Gavin nodded dumbly.

“Sit, sit,” she said, full of nervous energy.

He gestured for her to take her seat first and then followed by sitting as well. They both reached for a cup of tea at the same moment, and Bernadette let out a giggle. It occurred to Gavin that she sounded childish and not at all how he remembered. Definitely not maternal. And then he caught the distinctive scent of whiskey, which triggered a sense memory he had long forgotten. Or buried. But now he clearly remembered that his mother had invariably taken not a splash of milk, but rather a shot of whiskey in her tea. It had been the accepted norm in their house, even when his father prepared her morning cup.

“Care to add a taste of whiskey to my cup as well?” Gavin asked with a conspiratorial wink.

She smiled eagerly. “Yes, of course. One more sec, then.” She jumped up and took his cup with her.

He watched with distraction as she left the room, trying to decipher the memories rushing back to him. It wasn’t exactly that his mother was a drunk, but there was suddenly too much familiarity about alcohol. How had that never come to the forefront of his consciousness before now? Had he really suppressed it in his desire to anoint her to some sort of sainthood rather than acknowledge such a major flaw? He had always excused her running away as her reaction to the traumatic loss of her daughter. He had romanticized her pain and convinced himself that with time she would return, healed and ready to be a mother to him again. But the awareness of her reliance on alcohol now lent a different filter to things. He sighed audibly and looked back at the scrapbook to distract himself.
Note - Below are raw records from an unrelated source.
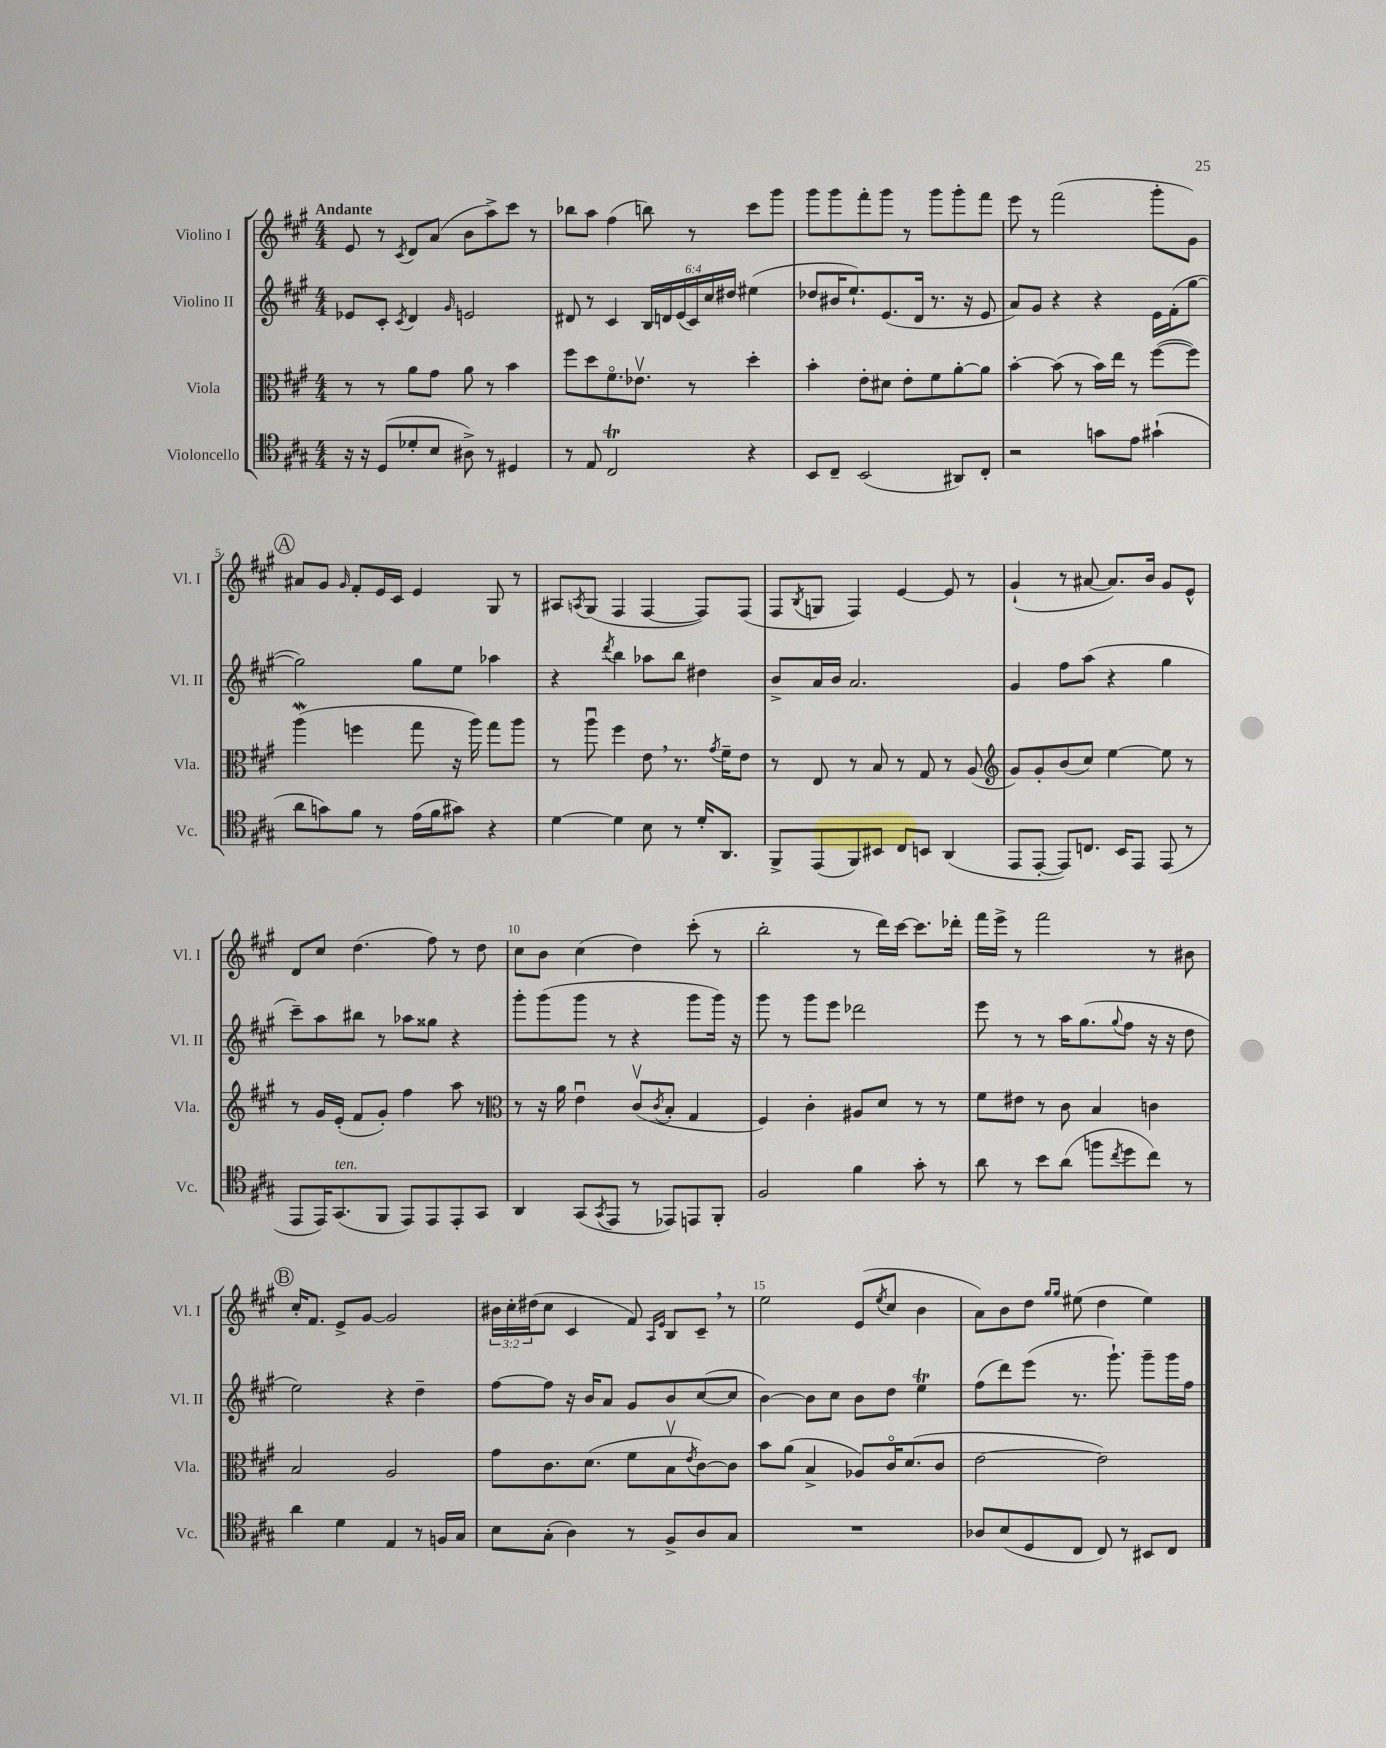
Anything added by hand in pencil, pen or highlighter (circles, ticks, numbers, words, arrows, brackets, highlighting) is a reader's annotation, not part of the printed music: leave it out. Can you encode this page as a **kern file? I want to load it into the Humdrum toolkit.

**kern	**kern	**kern	**kern
*part4	*part3	*part2	*part1
*staff4	*staff3	*staff2	*staff1
*I"Violoncello	*I"Viola	*I"Violino II	*I"Violino I
*I'Vc.	*I'Vla.	*I'Vl. II	*I'Vl. I
*clefC4	*clefC3	*clefG2	*clefG2
*k[f#c#g#]	*k[f#c#g#]	*k[f#c#g#]	*k[f#c#g#]
*M4/4	*M4/4	*M4/4	*M4/4
=1	=1	=1	=1
!	!	!	!LO:TX:a:B:t=Andante
16r	8r	8e-X/L	8e/
16r	.	.	.
(8D/L	8r	8c#'/J	8r
.	.	8qc#/	8qc#/
8d-X'/	8a\L	4d/	8d/L
8B/J	8g#\J	.	(8a/J
.	.	16qqg#/	.
8A#X^\)	8a\	2en/	8b\L
8r	8r	.	8aa^\)
4D#X/	4b\	.	8ccc#\J
.	.	.	8r
=2	=2	=2	=2
8r	8ff#\L	8d#X/	8bb-X\L
8E/	8dd\	8r	8aa\J
2C#t/	8.f#\	4c#/	(4ff#\
.	8.e-Xv\J	.	.
.	.	24B/LL	8bbn\)
.	.	24dn/	.
.	.	(24e/	.
.	8r	24c#/)	8r
.	.	24cc#/	.
.	.	24dd#X/JJ	.
4r	4dd'\	(4ee#X\	8ccc#\L
.	.	.	8ggg#\J
=3	=3	=3	=3
8BB/L	4b'\	8dd-X/L	8ggg#\L
8C#~/J	.	16b#X/K	8ggg#\
.	.	8.ee`/)	.
(2BB/	8e'\L	.	8fff#'\
.	8d#X\J	(8.e/	8ggg#\J
.	8e'\L	.	8r
.	.	16d/Jk	.
.	8f#\	8.r	8ggg#\L
8AA#X/L)	[8a'\	.	8ggg#'\
.	.	16r	.
8C#'/J	8a\J]	8e/	8fff#\J
=4	=4	=4	=4
2r	[4b'\	8a/L)	8eee\
.	.	8g#/J	8r
.	(8b\]	4r	(2fff#\
.	8r	.	.
8gn\L	16b\LL)	4r	.
.	16ee\JJ	.	.
8e\J	8r	.	.
(4g#X`\	([8ff#\L	16e\LL	8ggg#'\L
.	.	(16f#'\J	.
.	8ff#\J])	[8gg#\J	8g#\J)
!!LO:LB:g=z
!!LO:REH:place=s1:t=A
=5	=5	=5	=5
8a\L	(4aaw\	2gg#\])	8a#X/L
8gn\)	.	.	8g#/J
.	.	.	16qqg#/
8f#\J	4ffn\	.	8f#'/L
8r	.	.	16e/L
.	.	.	16c#/JJ
(16e\LL	8gg#\	8gg#\L	4e/
16f#\J	.	.	.
8g#X\J)	16r	8ee\J	.
.	16aa\)	.	.
4r	8gg#\L	4aa-X\	8G#/
.	8aa\J	.	8r
=6	=6	=6	=6
[4d\	8r	4r	8A#X/L
.	.	.	8qAn/
.	8aau\	.	(8G#/J
.	.	8qddd/	.
4d\]	4ff#\	4bb\	4F#/
8B\	8e,\	8aa-X\L	[4F#/
8r	8.r	8bb\J	.
16d'/KL	.	4dd#X\	8F#/L])
.	8qg#/	.	.
8.AA/J	16f#~\KL	.	.
.	8e\J	.	(8F#/J
=7	=7	=7	=7
8FF#^/L	8r	8b^/L	8F#/L
.	.	.	8qB/
(8EE/	8E/	16a/L	8Gn/J
.	.	16b/JJ	.
8FF#/)	8r	2.a/	4F#/)
8BB#X/J	8B/	.	.
8C#/L	8r	.	[4e/
8BBn/J	8G#/	.	.
(4AA/	8r	.	8e/]
.	(8A/	.	8r
=8	=8	=8	=8
*	*clefG2	*	*
8EE/L	8g#/L)	4g#/	(4g#`/
[8EE'/J	8g#'/	.	.
8EE/L])	(8b/	8ff#\L	8r
8.Cn/J	8cc#/J)	(8aa\J	[8a#X/
.	[4ee\	4r	8.a#/L])
16BB/KL	.	.	.
8EE/J	.	.	.
.	.	.	16b/Jk
(8EE/	8ee\]	4gg#\	8g#/L
8r	8r	.	8e^^/J
!!LO:LB:g=z
=9	=9	=9	=9
8EE/L	8r	8ccc#~\L)	8d/L
16EE/K)	16g#/LL	8aa\	8cc#/J
!LO:TX:a:i:t=ten.	!	!	!
(8.GG#/	(16e'/JJ	.	.
.	8f#/L	8bb#X\J	(4.dd\
8FF#/J	8g#'/J)	8r	.
8EE/L)	4ff#\	8aa-X\L	.
8EE/	.	8gg##X\J	8ff#\)
8EE'/	8aa\	4r	8r
8GG#/J	8r	.	8dd\
=10	=10	=10	=10
*	*clefC3	*	*
4AA/	8r	8ggg#'\L	8cc#\L
.	16r	(8ggg#\	8b\J
.	16a\	.	.
(8GG#/L	4eu\	8ggg#\J	(4cc#\
8qGG#/	.	.	.
8EE/J	.	8r	.
8r	(8c#v/L	4r	4dd\)
.	8qc#/	.	.
8EE-X/L)	8B'/J	.	.
8EEn/	4G#/	8ggg#\L	(8ccc#'\
8FF#'/J	.	16ggg#\Jk)	8r
.	.	16r	.
=11	=11	=11	=11
2F#/	4F#/)	8ggg#\	2bb'\
.	.	8r	.
.	4c#'\	8ggg#\L	.
.	.	8eee\J	.
4f#\	8A#X/L	2ddd-X\	8r
.	8d/J	.	16ddd\LL)
.	.	.	[16ccc#\JJ
8g#'\	8r	.	8.ccc#\L]
8r	8r	.	.
.	.	.	16ddd-X'\Jk
=12	=12	=12	=12
8a\	8f#\L	8eee\	16fff#\LL
.	.	.	16eee^\JJ
8r	8e#X\J	8r	8r
8b\L	8r	8r	2fff#\
(8a\J	8c#\	16aa\KL	.
.	.	(8.gg#\	.
8ffn\L	4B/	.	.
8qcc#/	.	8qqgg#/	.
8dd\	.	8ff#\J	.
8cc#\J)	4cn\	16r	8r
.	.	16r	.
8r	.	8dd\	8b#X\
!!LO:LB:g=z
!!LO:REH:place=s1:t=B
=13	=13	=13	=13
4a\	2B/	2ee\)	16cc#'/KL
.	.	.	8.f#/J
4d\	.	.	8e^/L
.	.	.	[8g#/J
4E/	2A/	4r	2g#/]
8r	.	4dd~\	.
16Fn/LL	.	.	.
16G#/JJ	.	.	.
=14	=14	=14	=14
8B\L	8g#\L	[8ff#\L	24b#X\LL
.	.	.	24cc#'\
.	.	.	(24dd#X\J
(8G#'\J	8.c#\	8ff#\J]	8cc#\J
4A\)	.	16r	4c#/
.	(8.d\J	16b/KL	.
.	.	8a/J	.
8r	8f#\L	8g#/L	8f#/)
.	.	.	16qqA/LL
.	.	.	16qqe/JJ
8F#^/L	8Bv\	8b/	8B/L
.	8qe/	.	.
8A/	[8c#\)	([8cc#/	8c#~,/J
8G#/J	8c#\J]	8cc#/J]	8r
=15	=15	=15	=15
1r	8b\L	[4b\)	2ee\
.	(8a\J	.	.
.	4B^/	8b\L]	.
.	.	8cc#\J	.
.	8A-X/L)	8b\L	(8e/L
.	.	.	8qee/
.	16c#/K	8dd\J	8cc#/J
.	(8.d/	.	.
.	.	4eeT\	4b\
.	8c#/J	.	.
=16	=16	=16	=16
8A-X/L	[2e\	(8ff#\L	8a\L)
(8B/	.	8ddd\)	8b\
8D/	.	(8eee\J	8dd\J
.	.	.	16qqgg#/LL
.	.	.	16qqgg#/JJ
8C#/J	.	8.r	(8ee#X\
8C#/)	2e\])	.	4dd\
.	.	8.ggg#`\)	.
8r	.	.	.
8BB#X/L	.	8ggg#~\L	4ee#\)
8C#/J	.	16ggg#\L	.
.	.	16ff#\JJ	.
==	==	==	==
*-	*-	*-	*-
He came upon a clipping of Rogue’s sold-out Wembley show. It had taken place after their last tour and was recorded as a combination CD/DVD package to fulfill their obligations to the label to produce another album. Ninety thousand fans had joined them that evening for the performance of their career. They had brought the house down in a wide-ranging two-and-a-half-hour concert celebration. That level of success was what he had hungered after for so many years precisely so that his mother might understand who he’d come to be, and therefore want to seek him out. But that hadn’t happened.

“I always knew you’d do something big, you know,” she said as she returned. She handed him his spiked tea. “I knew you had it in you, just waiting to come out.”

“That’s grand and all, but can we go back a few steps here?” he said, unable to help himself.

“You’re right, I know it.” She nodded shortly and lowered her eyes deferentially as if accepting a scolding from a schoolmaster. “Where shall I start, then?”

“Tell me about the day you left and never came back.”

98

GAVIN

After several false starts and draining half of her tea, Bernadette finally said, “What you have to know is that I wasn’t right after the accident. I was healing on the outside but I was broken on the inside.”

“Weren’t we all?” Gavin replied, but not with anger.

“I know. I know what I did. But I didn’t plan it. I left hospital that day because I had to see your sister. I had to see her for myself. And when I did, after I convinced the nurse to take me to that awful morgue for a viewing, I almost lost my mind.”

Gavin looked at his mother, envisioning the trauma she had endured. The accident had flipped their car three times, leaving her with a broken collarbone and a concussion. It had also knocked his two-year-old sister out of her car seat restraints and killed her upon impact. Gavin had walked away without so much as a bruise. His father was home with his older brother, Ian, who had taken ill. Because it was raining hard that morning, Bernadette had decided to drive Gavin to school. She’d taken his little sister along for the ride, hoping to lessen her contact with the flu germs in the house.

“You don’t have children yet,” she continued. “But when you do, you’ll know there is nothing that can drive you to madness like losing one of your babies.”